Resta però scolpito nella memoria collettiva degli italiani, prima del lieve declino artistico e del ritiro a inizio anni ’90, il rapporto professionale di Monica Vitti con Alberto Sordi che segnò il decennio ’70/’80 e segnò gli esordi dell’attore come regista, un trittico di film – Amore mio aiutami, Polvere di stelle (senza dubbio, il migliore dei tre) e Io so che tu sai che io so – in cui la vitalità dell’attrice, la sua profonda consapevolezza di donna e interprete aiutavano a bilanciare il moralismo (e il maschilismo) di fondo, che raggiunge l’apice nella famosa sequenza degli schiaffi sulla spiaggia in Amore mio aiutami.

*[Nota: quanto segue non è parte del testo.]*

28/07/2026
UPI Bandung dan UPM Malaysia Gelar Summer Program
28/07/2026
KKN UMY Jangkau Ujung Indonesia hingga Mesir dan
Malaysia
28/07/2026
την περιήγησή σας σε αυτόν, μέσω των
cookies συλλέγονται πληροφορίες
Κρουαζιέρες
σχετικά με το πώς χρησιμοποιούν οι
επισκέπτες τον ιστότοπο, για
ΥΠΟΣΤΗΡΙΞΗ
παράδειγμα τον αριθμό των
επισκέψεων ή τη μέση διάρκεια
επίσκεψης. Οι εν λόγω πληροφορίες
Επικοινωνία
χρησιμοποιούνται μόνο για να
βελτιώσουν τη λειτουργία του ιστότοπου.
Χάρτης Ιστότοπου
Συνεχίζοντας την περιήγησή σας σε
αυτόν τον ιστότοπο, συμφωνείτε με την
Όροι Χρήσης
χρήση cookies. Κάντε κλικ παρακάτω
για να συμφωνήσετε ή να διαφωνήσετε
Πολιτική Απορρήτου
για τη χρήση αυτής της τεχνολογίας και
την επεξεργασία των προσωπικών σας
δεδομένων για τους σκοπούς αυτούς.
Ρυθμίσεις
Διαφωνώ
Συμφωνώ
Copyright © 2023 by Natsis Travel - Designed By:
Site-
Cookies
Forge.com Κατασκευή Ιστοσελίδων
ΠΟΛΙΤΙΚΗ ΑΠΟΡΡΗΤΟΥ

Monica Vitti non fu semplicemente la bandiera del cinema italiano che si smarcava da classicità e neorealismi, e nemmeno l’esempio di una capacità virtuosistica di cavalcare ogni sfumatura dei suoi personaggi: è stata forse la più grande di tutte perché ha incarnato in modo sempre scintillante, sempre efficace, l’essenza di un’attrice, la sua devozione al personaggio, al lavoro che si fa per capirlo e per restituirlo, alla precisione con cui i gesti, le espressioni, i movimenti, i toni della voce devono coordinarsi. Senza mai farlo notare, sembrando sempre se stessa, senza nessun’altra possibile sfumatura, ma non sembrando mai uguale al ruolo precedente.